The menace of ‘number spoofing’ is a chilling example of why I want to publicise it. I was contacted by a client who is battling with his bank after losing nearly £20,000 to an ‘authorised’ scam. He received a call purporting to be from his bank’s fraud department, saying his account had been compromised, and he needed to move his money fast. I know my client to be an intelligent and smart individual and he asked: “How do I know you are really my bank?”
“Well done sir, you are so right to ask that question,” was the reply from the professional-sounding fraudster, inviting him to check the number he was calling from was the same as the one on his bank’s website. It was an identical match. Reassured, he followed the instructions from the fraudster. The first time he heard about ‘number spoofing’ was when he spoke to his bank’s actual fraud department. The bank is disputing his eligibility for a ‘no fault’ refund on the basis he should have known, hung up and redialled. However, the warning messages he saw online made no mention of spoofing.
The complexity of online fraud shows the urgent need for banks, regulators, tech and telecoms companies to work together to better protect consumers. Cross-industry groups like Stop Scams UK are a good start but the reality for victims is that trying to claw any money back is just as traumatic as losing it to the scammers.
Talk to bankers around the world and many will tell you, when it comes to cyber-crime, they are second only to the military in terms of the strength of their defences. Yet trawl the dark web and it is obvious that attempts to breach those walls are commonplace. One criminal was detected trying to recruit insiders within America’s three biggest banks, JPMorgan Chase, Bank of America and Wells Fargo, offering a ‘seven-to-eight-figure’ weekly payment to authorise fraudulent wire transfers.
Such activity represents the handiwork of a new breed of bank robber.
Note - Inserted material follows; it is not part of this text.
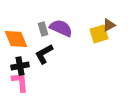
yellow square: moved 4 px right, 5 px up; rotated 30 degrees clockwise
Forget the hold-ups of yore. Today’s smartest hackers are likely to be backed by rogue states, such as North Korea or tolerated by countries such as Russia and China. As one of the first industries to offer online transactions, banks have been fending off hackers since the dawn of the internet. They spend more on cyber-security than any other sector and manage to foil a lot of the attempted thefts. Nonetheless, since 2016, no industry has suffered more from attacks than banks.
If you are approached by telephone, email or by letter with an offer that grabs your intention or you have any doubt as to the legitimacy of a call out of the blue, stop! Check it out, make sure and stay safe. Do not let these criminals succeed.